[ACTIVITY]: Rewrite these lines, putting "Saturday" wherever "Zaterdag" appears and leaving everything else untouched.

(Saved data entries)

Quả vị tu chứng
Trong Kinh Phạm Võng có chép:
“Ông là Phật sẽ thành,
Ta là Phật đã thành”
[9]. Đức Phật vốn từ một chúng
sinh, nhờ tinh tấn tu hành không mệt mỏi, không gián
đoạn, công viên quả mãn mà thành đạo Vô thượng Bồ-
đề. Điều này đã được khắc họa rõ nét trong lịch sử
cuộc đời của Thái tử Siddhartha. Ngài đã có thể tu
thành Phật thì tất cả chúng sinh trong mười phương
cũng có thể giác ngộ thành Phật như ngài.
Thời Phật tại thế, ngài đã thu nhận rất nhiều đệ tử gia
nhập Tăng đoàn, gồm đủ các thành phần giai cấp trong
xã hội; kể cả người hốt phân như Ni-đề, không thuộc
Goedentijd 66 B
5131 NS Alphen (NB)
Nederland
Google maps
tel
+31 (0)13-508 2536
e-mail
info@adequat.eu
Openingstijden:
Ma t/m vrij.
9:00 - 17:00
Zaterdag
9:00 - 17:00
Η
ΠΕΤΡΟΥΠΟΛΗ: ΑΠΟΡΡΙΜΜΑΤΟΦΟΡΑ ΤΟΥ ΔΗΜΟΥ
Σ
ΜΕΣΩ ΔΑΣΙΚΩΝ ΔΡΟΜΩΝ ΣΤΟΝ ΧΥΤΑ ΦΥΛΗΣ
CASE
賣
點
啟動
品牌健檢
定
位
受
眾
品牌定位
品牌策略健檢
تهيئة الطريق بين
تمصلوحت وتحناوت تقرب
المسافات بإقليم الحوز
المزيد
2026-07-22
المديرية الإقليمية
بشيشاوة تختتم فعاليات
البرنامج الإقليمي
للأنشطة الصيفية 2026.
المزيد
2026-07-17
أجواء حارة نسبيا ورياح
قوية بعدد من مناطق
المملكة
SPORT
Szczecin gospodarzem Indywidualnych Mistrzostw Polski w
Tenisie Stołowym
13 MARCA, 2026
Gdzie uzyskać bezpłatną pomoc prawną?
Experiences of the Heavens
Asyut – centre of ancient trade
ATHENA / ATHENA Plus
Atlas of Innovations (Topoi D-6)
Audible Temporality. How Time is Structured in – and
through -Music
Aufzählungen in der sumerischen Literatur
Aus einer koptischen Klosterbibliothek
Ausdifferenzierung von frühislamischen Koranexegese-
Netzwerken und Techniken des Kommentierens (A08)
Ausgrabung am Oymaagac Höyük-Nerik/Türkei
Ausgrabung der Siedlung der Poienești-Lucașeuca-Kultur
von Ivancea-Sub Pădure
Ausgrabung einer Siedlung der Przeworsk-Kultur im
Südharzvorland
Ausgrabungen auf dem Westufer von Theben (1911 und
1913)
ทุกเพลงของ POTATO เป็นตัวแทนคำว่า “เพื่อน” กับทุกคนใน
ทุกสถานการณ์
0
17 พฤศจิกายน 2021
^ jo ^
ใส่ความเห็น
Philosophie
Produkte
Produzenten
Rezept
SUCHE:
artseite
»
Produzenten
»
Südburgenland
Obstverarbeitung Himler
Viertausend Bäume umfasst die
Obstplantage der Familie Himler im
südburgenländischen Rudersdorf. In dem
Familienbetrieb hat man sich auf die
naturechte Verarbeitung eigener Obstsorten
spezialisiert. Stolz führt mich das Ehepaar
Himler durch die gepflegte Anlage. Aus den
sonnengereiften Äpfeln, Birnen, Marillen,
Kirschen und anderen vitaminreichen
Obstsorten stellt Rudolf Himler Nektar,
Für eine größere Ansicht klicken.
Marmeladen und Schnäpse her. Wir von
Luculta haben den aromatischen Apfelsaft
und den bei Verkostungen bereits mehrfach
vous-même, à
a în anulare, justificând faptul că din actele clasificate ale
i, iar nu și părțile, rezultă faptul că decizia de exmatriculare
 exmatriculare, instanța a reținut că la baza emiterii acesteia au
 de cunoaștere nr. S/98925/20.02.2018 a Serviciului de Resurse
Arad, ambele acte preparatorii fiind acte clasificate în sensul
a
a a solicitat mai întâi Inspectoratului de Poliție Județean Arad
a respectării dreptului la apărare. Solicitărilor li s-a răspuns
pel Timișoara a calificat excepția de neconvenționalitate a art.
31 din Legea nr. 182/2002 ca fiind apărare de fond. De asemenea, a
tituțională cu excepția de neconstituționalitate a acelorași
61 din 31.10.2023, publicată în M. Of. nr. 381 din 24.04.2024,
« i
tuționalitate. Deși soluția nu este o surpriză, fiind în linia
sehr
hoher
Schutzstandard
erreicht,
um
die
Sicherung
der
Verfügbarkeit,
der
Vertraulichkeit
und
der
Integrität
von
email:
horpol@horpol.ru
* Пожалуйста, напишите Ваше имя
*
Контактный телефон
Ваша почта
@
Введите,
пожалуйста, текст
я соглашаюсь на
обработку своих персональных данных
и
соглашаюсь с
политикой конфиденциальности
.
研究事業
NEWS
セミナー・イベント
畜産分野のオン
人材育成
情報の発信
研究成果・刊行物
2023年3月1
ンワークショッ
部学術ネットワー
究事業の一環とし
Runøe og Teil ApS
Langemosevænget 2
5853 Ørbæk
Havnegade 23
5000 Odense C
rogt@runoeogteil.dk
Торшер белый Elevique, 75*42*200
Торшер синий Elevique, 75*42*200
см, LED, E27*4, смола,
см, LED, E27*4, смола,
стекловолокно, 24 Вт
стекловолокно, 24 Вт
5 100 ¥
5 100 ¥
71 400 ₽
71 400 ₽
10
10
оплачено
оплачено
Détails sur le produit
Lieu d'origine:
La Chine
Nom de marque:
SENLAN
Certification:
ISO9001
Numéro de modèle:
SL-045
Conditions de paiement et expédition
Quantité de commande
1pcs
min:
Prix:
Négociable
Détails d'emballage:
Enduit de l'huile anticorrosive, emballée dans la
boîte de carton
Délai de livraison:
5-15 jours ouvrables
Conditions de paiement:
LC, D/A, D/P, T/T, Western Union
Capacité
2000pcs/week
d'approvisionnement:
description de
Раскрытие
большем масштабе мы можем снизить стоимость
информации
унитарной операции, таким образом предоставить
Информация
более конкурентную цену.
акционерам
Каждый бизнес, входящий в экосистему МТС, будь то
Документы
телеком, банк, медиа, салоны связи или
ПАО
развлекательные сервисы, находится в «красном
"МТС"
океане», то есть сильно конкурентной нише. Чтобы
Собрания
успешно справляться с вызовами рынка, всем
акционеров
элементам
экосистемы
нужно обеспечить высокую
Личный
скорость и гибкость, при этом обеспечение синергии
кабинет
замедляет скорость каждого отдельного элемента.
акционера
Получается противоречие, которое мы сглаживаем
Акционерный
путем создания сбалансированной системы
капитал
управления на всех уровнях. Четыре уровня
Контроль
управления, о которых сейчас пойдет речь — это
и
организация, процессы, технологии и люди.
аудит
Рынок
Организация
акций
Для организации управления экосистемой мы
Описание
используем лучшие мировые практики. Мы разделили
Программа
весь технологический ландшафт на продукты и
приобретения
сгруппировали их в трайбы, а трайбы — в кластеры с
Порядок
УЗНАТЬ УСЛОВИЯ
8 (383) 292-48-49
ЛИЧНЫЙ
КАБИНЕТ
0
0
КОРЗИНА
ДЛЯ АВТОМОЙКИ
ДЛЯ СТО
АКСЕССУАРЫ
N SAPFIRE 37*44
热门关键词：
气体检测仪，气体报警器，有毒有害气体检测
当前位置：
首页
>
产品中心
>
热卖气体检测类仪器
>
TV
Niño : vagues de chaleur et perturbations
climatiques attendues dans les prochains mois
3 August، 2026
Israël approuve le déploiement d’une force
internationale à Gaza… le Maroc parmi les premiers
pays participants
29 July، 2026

[OUTPUT]:
Quả vị tu chứng
Trong Kinh Phạm Võng có chép:
“Ông là Phật sẽ thành,
Ta là Phật đã thành”
[9]. Đức Phật vốn từ một chúng
sinh, nhờ tinh tấn tu hành không mệt mỏi, không gián
đoạn, công viên quả mãn mà thành đạo Vô thượng Bồ-
đề. Điều này đã được khắc họa rõ nét trong lịch sử
cuộc đời của Thái tử Siddhartha. Ngài đã có thể tu
thành Phật thì tất cả chúng sinh trong mười phương
cũng có thể giác ngộ thành Phật như ngài.
Thời Phật tại thế, ngài đã thu nhận rất nhiều đệ tử gia
nhập Tăng đoàn, gồm đủ các thành phần giai cấp trong
xã hội; kể cả người hốt phân như Ni-đề, không thuộc
Goedentijd 66 B
5131 NS Alphen (NB)
Nederland
Google maps
tel
+31 (0)13-508 2536
e-mail
info@adequat.eu
Openingstijden:
Ma t/m vrij.
9:00 - 17:00
Saturday
9:00 - 17:00
Η
ΠΕΤΡΟΥΠΟΛΗ: ΑΠΟΡΡΙΜΜΑΤΟΦΟΡΑ ΤΟΥ ΔΗΜΟΥ
Σ
ΜΕΣΩ ΔΑΣΙΚΩΝ ΔΡΟΜΩΝ ΣΤΟΝ ΧΥΤΑ ΦΥΛΗΣ
CASE
賣
點
啟動
品牌健檢
定
位
受
眾
品牌定位
品牌策略健檢
تهيئة الطريق بين
تمصلوحت وتحناوت تقرب
المسافات بإقليم الحوز
المزيد
2026-07-22
المديرية الإقليمية
بشيشاوة تختتم فعاليات
البرنامج الإقليمي
للأنشطة الصيفية 2026.
المزيد
2026-07-17
أجواء حارة نسبيا ورياح
قوية بعدد من مناطق
المملكة
SPORT
Szczecin gospodarzem Indywidualnych Mistrzostw Polski w
Tenisie Stołowym
13 MARCA, 2026
Gdzie uzyskać bezpłatną pomoc prawną?
Experiences of the Heavens
Asyut – centre of ancient trade
ATHENA / ATHENA Plus
Atlas of Innovations (Topoi D-6)
Audible Temporality. How Time is Structured in – and
through -Music
Aufzählungen in der sumerischen Literatur
Aus einer koptischen Klosterbibliothek
Ausdifferenzierung von frühislamischen Koranexegese-
Netzwerken und Techniken des Kommentierens (A08)
Ausgrabung am Oymaagac Höyük-Nerik/Türkei
Ausgrabung der Siedlung der Poienești-Lucașeuca-Kultur
von Ivancea-Sub Pădure
Ausgrabung einer Siedlung der Przeworsk-Kultur im
Südharzvorland
Ausgrabungen auf dem Westufer von Theben (1911 und
1913)
ทุกเพลงของ POTATO เป็นตัวแทนคำว่า “เพื่อน” กับทุกคนใน
ทุกสถานการณ์
0
17 พฤศจิกายน 2021
^ jo ^
ใส่ความเห็น
Philosophie
Produkte
Produzenten
Rezept
SUCHE:
artseite
»
Produzenten
»
Südburgenland
Obstverarbeitung Himler
Viertausend Bäume umfasst die
Obstplantage der Familie Himler im
südburgenländischen Rudersdorf. In dem
Familienbetrieb hat man sich auf die
naturechte Verarbeitung eigener Obstsorten
spezialisiert. Stolz führt mich das Ehepaar
Himler durch die gepflegte Anlage. Aus den
sonnengereiften Äpfeln, Birnen, Marillen,
Kirschen und anderen vitaminreichen
Obstsorten stellt Rudolf Himler Nektar,
Für eine größere Ansicht klicken.
Marmeladen und Schnäpse her. Wir von
Luculta haben den aromatischen Apfelsaft
und den bei Verkostungen bereits mehrfach
vous-même, à
a în anulare, justificând faptul că din actele clasificate ale
i, iar nu și părțile, rezultă faptul că decizia de exmatriculare
 exmatriculare, instanța a reținut că la baza emiterii acesteia au
 de cunoaștere nr. S/98925/20.02.2018 a Serviciului de Resurse
Arad, ambele acte preparatorii fiind acte clasificate în sensul
a
a a solicitat mai întâi Inspectoratului de Poliție Județean Arad
a respectării dreptului la apărare. Solicitărilor li s-a răspuns
pel Timișoara a calificat excepția de neconvenționalitate a art.
31 din Legea nr. 182/2002 ca fiind apărare de fond. De asemenea, a
tituțională cu excepția de neconstituționalitate a acelorași
61 din 31.10.2023, publicată în M. Of. nr. 381 din 24.04.2024,
« i
tuționalitate. Deși soluția nu este o surpriză, fiind în linia
sehr
hoher
Schutzstandard
erreicht,
um
die
Sicherung
der
Verfügbarkeit,
der
Vertraulichkeit
und
der
Integrität
von
email:
horpol@horpol.ru
* Пожалуйста, напишите Ваше имя
*
Контактный телефон
Ваша почта
@
Введите,
пожалуйста, текст
я соглашаюсь на
обработку своих персональных данных
и
соглашаюсь с
политикой конфиденциальности
.
研究事業
NEWS
セミナー・イベント
畜産分野のオン
人材育成
情報の発信
研究成果・刊行物
2023年3月1
ンワークショッ
部学術ネットワー
究事業の一環とし
Runøe og Teil ApS
Langemosevænget 2
5853 Ørbæk
Havnegade 23
5000 Odense C
rogt@runoeogteil.dk
Торшер белый Elevique, 75*42*200
Торшер синий Elevique, 75*42*200
см, LED, E27*4, смола,
см, LED, E27*4, смола,
стекловолокно, 24 Вт
стекловолокно, 24 Вт
5 100 ¥
5 100 ¥
71 400 ₽
71 400 ₽
10
10
оплачено
оплачено
Détails sur le produit
Lieu d'origine:
La Chine
Nom de marque:
SENLAN
Certification:
ISO9001
Numéro de modèle:
SL-045
Conditions de paiement et expédition
Quantité de commande
1pcs
min:
Prix:
Négociable
Détails d'emballage:
Enduit de l'huile anticorrosive, emballée dans la
boîte de carton
Délai de livraison:
5-15 jours ouvrables
Conditions de paiement:
LC, D/A, D/P, T/T, Western Union
Capacité
2000pcs/week
d'approvisionnement:
description de
Раскрытие
большем масштабе мы можем снизить стоимость
информации
унитарной операции, таким образом предоставить
Информация
более конкурентную цену.
акционерам
Каждый бизнес, входящий в экосистему МТС, будь то
Документы
телеком, банк, медиа, салоны связи или
ПАО
развлекательные сервисы, находится в «красном
"МТС"
океане», то есть сильно конкурентной нише. Чтобы
Собрания
успешно справляться с вызовами рынка, всем
акционеров
элементам
экосистемы
нужно обеспечить высокую
Личный
скорость и гибкость, при этом обеспечение синергии
кабинет
замедляет скорость каждого отдельного элемента.
акционера
Получается противоречие, которое мы сглаживаем
Акционерный
путем создания сбалансированной системы
капитал
управления на всех уровнях. Четыре уровня
Контроль
управления, о которых сейчас пойдет речь — это
и
организация, процессы, технологии и люди.
аудит
Рынок
Организация
акций
Для организации управления экосистемой мы
Описание
используем лучшие мировые практики. Мы разделили
Программа
весь технологический ландшафт на продукты и
приобретения
сгруппировали их в трайбы, а трайбы — в кластеры с
Порядок
УЗНАТЬ УСЛОВИЯ
8 (383) 292-48-49
ЛИЧНЫЙ
КАБИНЕТ
0
0
КОРЗИНА
ДЛЯ АВТОМОЙКИ
ДЛЯ СТО
АКСЕССУАРЫ
N SAPFIRE 37*44
热门关键词：
气体检测仪，气体报警器，有毒有害气体检测
当前位置：
首页
>
产品中心
>
热卖气体检测类仪器
>
TV
Niño : vagues de chaleur et perturbations
climatiques attendues dans les prochains mois
3 August، 2026
Israël approuve le déploiement d’une force
internationale à Gaza… le Maroc parmi les premiers
pays participants
29 July، 2026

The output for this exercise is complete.